32: Competitive

3.6K 367 645
                                    

Bebek haberinin gelişi hem Louis hem de Harry için gerçekten çok aniydi. İsteksiz değillerdi, sadece biraz hazırlıksızlardı ama nasılsa yaklaşık sekiz ayları vardı. Yani öyle tahmin ediyorlardı, bebeklerin tam olarak ne kadarlık olduğunu anlamak için muayeneyi beklemek zorundaydılar.

Louis haberi anında Liam'a verdi -Liam telefonda sevinçten çığlıklar atmıştı-, Harry ise arkadaşı Darwin ile konuştu. Mark ve Johannah'ya yüz yüze söylemek istiyorlardı, bunun için Liam'a ağzını kapalı tutma sözü bile verdirtmişlerdi.

Bebeklerinin olacağını öğrenince hemen toparlanıp Londra'ya dönmediler elbette, biraz daha balayının tadını çıkardılar ama sonunda tatili planladıklarından daha kısa kesmek zorunda kaldılar. Louis'nin ailesine sürpriz yapmak için kimseye haber vermeden bir sabah aniden yola çıktılar.

Londra'ya varmalarına epey az kalmışken Louis ön tarafta, Harry'nin yanındaki yolcu koltuğunda oturmuş telefonuna bakıyordu. İnternetteki beşik fotoğraflarını incelerken "Bir tane bebek odası yapacağız, değil mi?" diye sordu. "Misafir odasının yerine yani."

"Evet, şimdilik öyle olsun.
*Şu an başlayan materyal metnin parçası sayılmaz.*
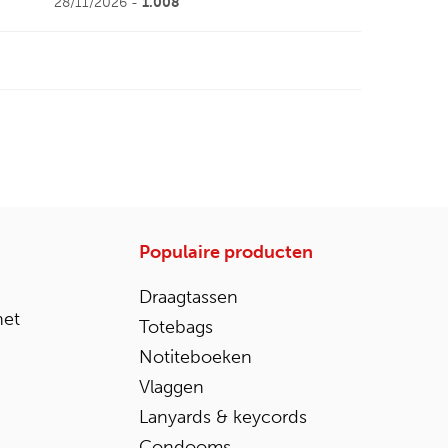
28/11/2026 -
1.008
Populaire producten
Draagtassen
het
Totebags
Notiteboeken
Vlaggen
Lanyards & keycords
Condooms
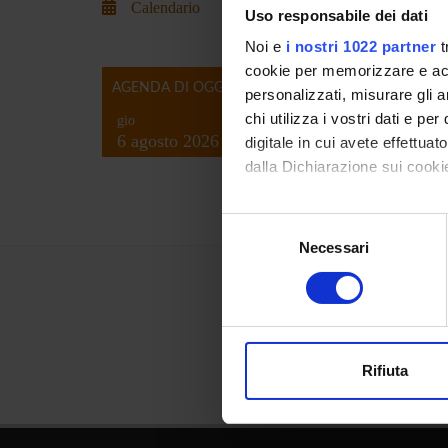
Calendario
Uso responsabile dei dati
Noi e
i nostri 1022 partner
t
cookie per memorizzare e acce
AGENDA DI OGGI
personalizzati, misurare gli an
chi utilizza i vostri dati e pe
gio
6 agosto 2026
digitale in cui avete effettua
dalla Dichiarazione sui cookie
Con il tuo consenso, vorrem
Selezione
raccogliere informazi
Necessari
del
Identificare il tuo di
consenso
digitali).
Approfondisci come vengono el
modificare o ritirare il tuo 
Rifiuta
Utilizziamo i cookie per perso
nostro traffico. Condividiamo 
di analisi dei dati web, pubbl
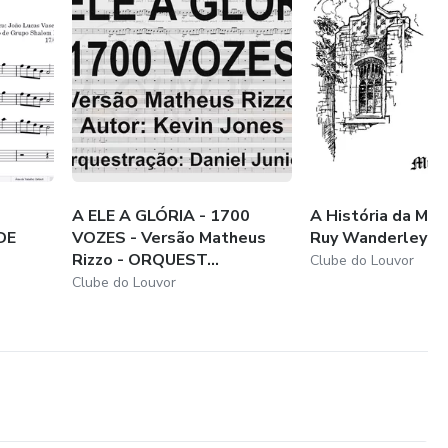
A ELE A GLÓRIA - 1700
A História da Mús
DE
VOZES - Versão Matheus
Ruy Wanderley
Rizzo - ORQUEST...
Clube do Louvor
Clube do Louvor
Çocuklar biraz büyüyene kadar aynı odada kalabilirler bence. Sonra, kendileri de istediği zaman mecburen odalarını ayırırız. Çalışma odasından vazgeçmek istemiyorum, belki oda ekletiriz eve."

"İkiz olacağını bilseydik evi daha çok odalı yaptırırdık."

"En azından ev yaptırdık, öyle düşün. Haberi aldıktan sonra karar verip inşaya başlasak doğuma zor yetişirdi. Şimdi en azından hamilelik boyunca kendi evimizde olacağız."

"Doğru... Arabam da var, hehe."

Harry gülüp "Evet." diyerek onu onayladı. "Muayeneye ne zaman gidelim?"

"Bilmiyorum. Biraz zaman geçsin diyorum ben, gider gitmez cinsiyetlerini de öğrenebilmek istiyorum."

"Nasıl istersen. Şimdi nasılsın, miden bulanıyor mu?"

Louis başını iki yana salladı. O tarz belirtiler yoktu. Sadece sürekli uykusu geliyordu o kadar. "İyi hissediyorum. Ulaşmamıza ne kadar kaldı?"

"Şehir merkezine girmek üzereyiz. Tahminimce yarım saate evde oluruz."

"Akşam yemeğine yetişmişizdir o zaman. Babam daha yemeği yapıyordur. Ernest ve Doris muhtemelen oyun oynuyor- bekle! Aman tanrım! Ya çocuklarımız onlara benzerse?"

"Benzesin..." dedi Harry omuz silkerek. "İkisi de çok şeker."

"Üff, hayır, tip olarak değil. Huy olarak. Onlar o kadar rekabetçi ki! İnsanı çıldırtıyorlar."

En basit şeyde bile kavga ediyorlardı. Ben daha iyi resim çizerim, çizgi filmi ben daha çok seviyorum, annem en çok beni seviyor, babam en çok benimle oynuyor... Yaşadıkları her şey onlar için bir yarıştı ve maalesef kazananı da yoktu. Bu yüzden daima kavga çıkıyordu.

"Onlar sadece çocuk, olur böyle şeyler."

"Hayır, anlamıyorsun. Ya birbirinden nefret eden çocuklarımız olursa? Ya bizden nefret ederlerse? Ya onları mutlu edemezsek, onlara bakamazsak, hastalanmalarına sebep olursak! Yanlış beslenmelerine sebep olabiliriz, onları iyi birer insan olarak yetiştiremeyebiliriz... Ya saldırgan olurlarsa?"

Harry bir an neye uğradığını şaşırdı. Louis karşısındaki boşluğa öylece bakıp olası felaketleri sıralarken neredeyse bilinçsiz görünüyordu; bir nevi transa girmiş gibiydi. Durumun ciddi olduğunu gören Harry hemen karavanı yolun kenarına çekti, arkadaki sürücüleri uyarmak için dörtlüleri yaktı ve ardından eşine döndü. "Louis, bana bak."